By all measures, the surplus thrown up by AIM’s figures is truly amazing. And immediately begs the question, Where is it going?
Some indium, according to AIM, will be “stranded” in the ITO recycling loop. And then there is the stockpile of indium metal held by SMG Indium Resources Ltd—as of Feb. 28, 2013, that totaled just more than 47 tons. Then there is the indium metal held by other investors.
But overhanging the market like a monstrous sword of Damocles, the Fanya Metal Exchange in, Kunming, Yunnan, China, was recently reported to have “a stock level…up to as high as 940 tonnes” of the metal. (Ryan’s Notes: Volume 19, No. 21 – May 27, 2013.) Put in context (apparently using any Western figures), this is far more than the whole of China’s production of the metal for a single year!
And while the figures from Indium Corp. describe a significantly larger amount than AIM being consumed in FPD production, they still throw up a cumulative surplus. (The discrepancy in the figures between the two companies may lie in how each treats the consumption of indium in FPD production, perhaps a difference between gross and net consumption of the metal.)
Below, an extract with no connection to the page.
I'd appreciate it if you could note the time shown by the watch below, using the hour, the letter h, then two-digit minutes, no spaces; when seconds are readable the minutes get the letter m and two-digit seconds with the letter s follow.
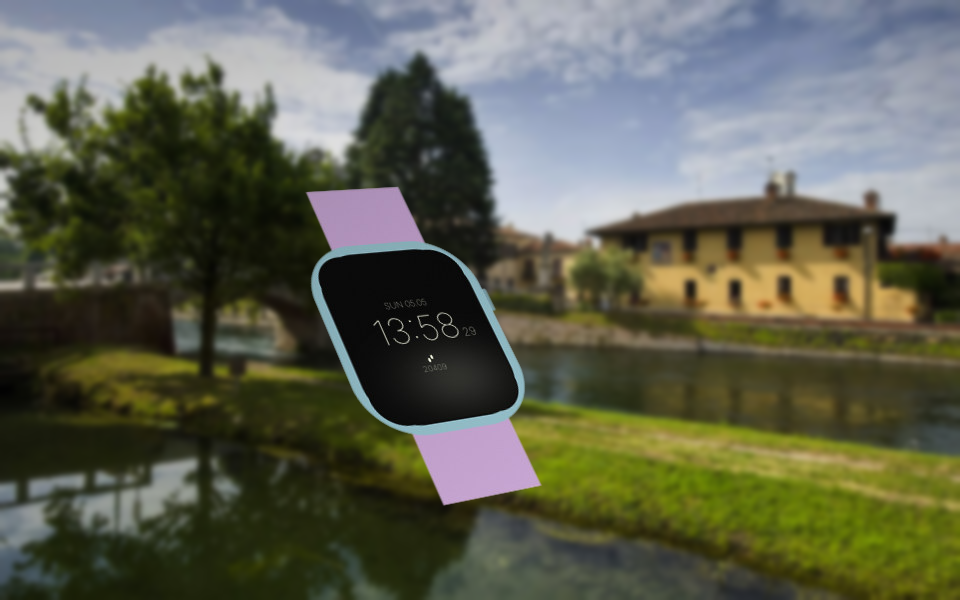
13h58m29s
The AIM figures may beg the question of where the surplus is going, but, equally, the Indium Corp. figures—assuming the veracity of the stockpile reports from Fanya—beg the question of when all the indium actually comes.
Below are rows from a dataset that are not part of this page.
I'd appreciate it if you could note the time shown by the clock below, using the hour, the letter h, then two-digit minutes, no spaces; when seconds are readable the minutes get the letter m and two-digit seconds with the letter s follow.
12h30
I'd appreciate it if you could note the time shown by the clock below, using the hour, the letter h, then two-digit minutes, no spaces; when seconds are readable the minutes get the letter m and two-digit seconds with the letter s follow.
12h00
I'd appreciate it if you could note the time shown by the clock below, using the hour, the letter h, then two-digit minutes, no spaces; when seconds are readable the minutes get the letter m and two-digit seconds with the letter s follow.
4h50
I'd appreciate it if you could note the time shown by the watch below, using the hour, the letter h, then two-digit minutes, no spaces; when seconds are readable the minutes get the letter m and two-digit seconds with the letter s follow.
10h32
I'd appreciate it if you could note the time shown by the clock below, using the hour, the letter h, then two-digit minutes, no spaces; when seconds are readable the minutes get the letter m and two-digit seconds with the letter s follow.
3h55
Whichever set of figures is favored as better reflecting reality, there is no shortage of indium at the moment.
The Prospects For Indium
So, with this Chinese stockpile in mind, what are the prospects for indium? On the face of it, pretty good, if not, necessarily, for its price. There certainly appears to be plenty of the metal to go around.
The market for FPDs looks good, particularly for those with “touch” capability. ITO remains, for the time being anyway, the thin film transparent conducting oxide (TCO) of choice. And development continues with indium gallium zinc oxide (IGZO), which provides higher resolution while drawing lower power. (This is not to say that ITO is not facing possible competition, as research continues on the use of graphene, carbon “nano” inks and even antimony tin oxide coatings.)
As always, though, who knows what’s going to happen in the PV market when it comes to CIGS cells? But the LED market certainly holds distinct potential for the metal.